Although the Prime Minister has clearly struggled to bring in vaccines, he has yet to explain why he rejected a credible effort by the private sector to bring Pfizer vaccines to The Bahamas in January and February. Tens of thousands of Bahamians could have been inoculated by now, safer from the highly transmissible Delta variant. 

We hope that long-promised additional doses do arrive soon. The government should better prepare for that moment with a public education initiative. The Prime Minister seems to believe that telling people not to be afraid of needles is sufficient public education, an approach that is arrogant and condescending. A much better approach would be to make trusted medical professionals available to answer questions in a series of public education events.

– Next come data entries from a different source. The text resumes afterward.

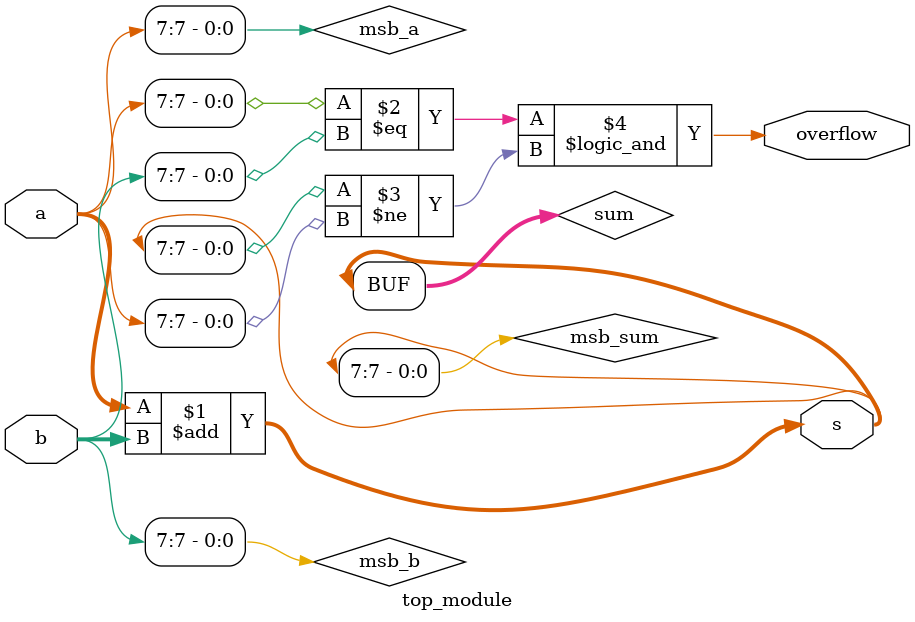
<source format=sv>
module top_module (
    input [7:0] a,
    input [7:0] b,
    output [7:0] s,
    output overflow
);
    wire [7:0] sum;
    wire msb_a, msb_b, msb_sum;

    assign sum = a + b;
    assign s = sum;
    
    assign msb_a = a[7];
    assign msb_b = b[7];
    assign msb_sum = sum[7];
    
    assign overflow = (msb_a == msb_b) && (msb_sum != msb_a);

endmodule

</source>
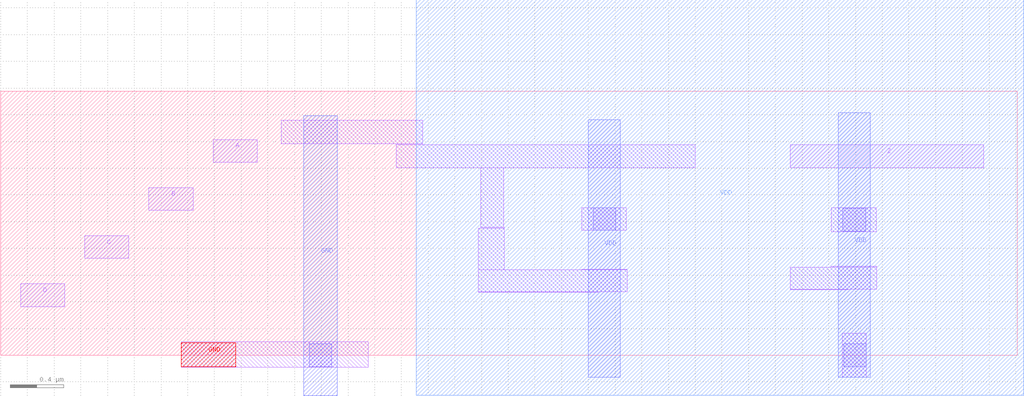
<source format=lef>
# Copyright 2020 The SkyWater PDK Authors
#
# Licensed under the Apache License, Version 2.0 (the "License");
# you may not use this file except in compliance with the License.
# You may obtain a copy of the License at
#
#     https://www.apache.org/licenses/LICENSE-2.0
#
# Unless required by applicable law or agreed to in writing, software
# distributed under the License is distributed on an "AS IS" BASIS,
# WITHOUT WARRANTIES OR CONDITIONS OF ANY KIND, either express or implied.
# See the License for the specific language governing permissions and
# limitations under the License.
#
# SPDX-License-Identifier: Apache-2.0

VERSION 5.7 ;
  NOWIREEXTENSIONATPIN ON ;
  DIVIDERCHAR "/" ;
  BUSBITCHARS "[]" ;
MACRO sky130_fd_bd_sram__openram_dp_nand4_dec
  CLASS BLOCK ;
  FOREIGN sky130_fd_bd_sram__openram_dp_nand4_dec ;
  ORIGIN  0.000000  0.000000 ;
  SIZE  7.610000 BY  1.975000 ;
  PIN A
    ANTENNAGATEAREA  0.279000 ;
    PORT
      LAYER li1 ;
        RECT 1.590000 1.445000 1.920000 1.615000 ;
    END
  END A
  PIN B
    ANTENNAGATEAREA  0.279000 ;
    PORT
      LAYER li1 ;
        RECT 1.110000 1.085000 1.440000 1.255000 ;
    END
  END B
  PIN C
    ANTENNAGATEAREA  0.279000 ;
    PORT
      LAYER li1 ;
        RECT 0.630000 0.725000 0.960000 0.895000 ;
    END
  END C
  PIN D
    ANTENNAGATEAREA  0.279000 ;
    PORT
      LAYER li1 ;
        RECT 0.150000 0.365000 0.480000 0.535000 ;
    END
  END D
  PIN GND
    ANTENNADIFFAREA  0.473400 ;
    PORT
      LAYER met1 ;
        RECT 2.270000 -0.305000 2.520000 1.795000 ;
      LAYER pwell ;
        RECT 1.350000 -0.085000 1.760000 0.095000 ;
    END
  END GND
  PIN VDD
    ANTENNADIFFAREA  0.324800 ;
    PORT
      LAYER met1 ;
        RECT 4.400000 -0.165000 4.640000 1.765000 ;
    END
    PORT
      LAYER met1 ;
        RECT 6.270000 -0.165000 6.510000 1.815000 ;
      LAYER nwell ;
        RECT 3.110000 -0.300000 7.660000 2.660000 ;
    END
  END VDD
  PIN Z
    ANTENNADIFFAREA  0.336000 ;
    PORT
      LAYER li1 ;
        RECT 5.910000 1.405000 7.360000 1.575000 ;
    END
  END Z
  OBS
    LAYER li1 ;
      RECT 1.350000 -0.090000 2.750000 0.100000 ;
      RECT 2.100000  1.585000 3.160000 1.760000 ;
      RECT 2.960000  1.405000 5.200000 1.575000 ;
      RECT 2.960000  1.575000 3.160000 1.585000 ;
      RECT 3.575000  0.470000 4.475000 0.475000 ;
      RECT 3.575000  0.475000 4.690000 0.640000 ;
      RECT 3.575000  0.640000 3.770000 0.950000 ;
      RECT 3.595000  0.950000 3.770000 0.960000 ;
      RECT 3.595000  0.960000 3.765000 1.405000 ;
      RECT 4.350000  0.640000 4.690000 0.645000 ;
      RECT 4.350000  0.935000 4.685000 1.105000 ;
      RECT 5.910000  0.490000 6.345000 0.495000 ;
      RECT 5.910000  0.495000 6.560000 0.660000 ;
      RECT 6.220000  0.660000 6.560000 0.665000 ;
      RECT 6.220000  0.925000 6.555000 1.105000 ;
      RECT 6.300000 -0.165000 6.480000 0.165000 ;
    LAYER mcon ;
      RECT 2.310000 -0.085000 2.480000 0.085000 ;
      RECT 4.435000  0.935000 4.605000 1.105000 ;
      RECT 6.305000  0.930000 6.475000 1.100000 ;
      RECT 6.310000 -0.085000 6.480000 0.085000 ;
  END
END sky130_fd_bd_sram__openram_dp_nand4_dec
END LIBRARY

</source>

Bahamians deserve to have their questions and concerns responded to respectfully by experts.

The Prime Minister said nothing last night about expanding COVID testing or making the cost free or accessible to Bahamians; testing remains a critical tool in fighting COVID and one that is underutilized here.

We are grateful that the Prime Minister is no longer promising to crowd thousands of unvaccinated Bahamians on a boat to Florida, a current hotbed of rising Delta transmission. This was a reckless, crazy, dangerous idea – a way to spread the virus, not contain it — and we’re all indebted to the responsible medical professionals who were able to talk him out of it.

We remain deeply concerned that the government is not doing enough to support Bahamians through this crisis, and continue to recommend the following:

  • A public education campaign with medical professionals.
  • A risk mitigation initiative, to make workplaces, churches, homes and schools safer.
  • Meaningful consultation and cooperation with local medical professionals, who have been ignored.
  • Urgent re-evaluation of the policy permitting entry to vaccinated travelers without a negative COVID test.
  • Partnership with the private sector to bring in vaccines, including additional Pfizer doses.
  • A dramatic expansion of both testing and contact tracing.
  • Support for COVID-positive Bahamians who need to isolate. 
  • An explanation of the science behind each of the Emergency Orders.
  • More information from the Ministry of Health regarding the sites and sources of transmission, so Bahamians can be more informed about where and how to protect themselves.
  • Making high-quality medical-grade masks available to Bahamians.

No matter the metric – cases or deaths or vaccines per 100,000 in population – The Bahamas is being out-performed by most nations in our region. Improving our country’s response to the health crisis is literally a matter of life and death.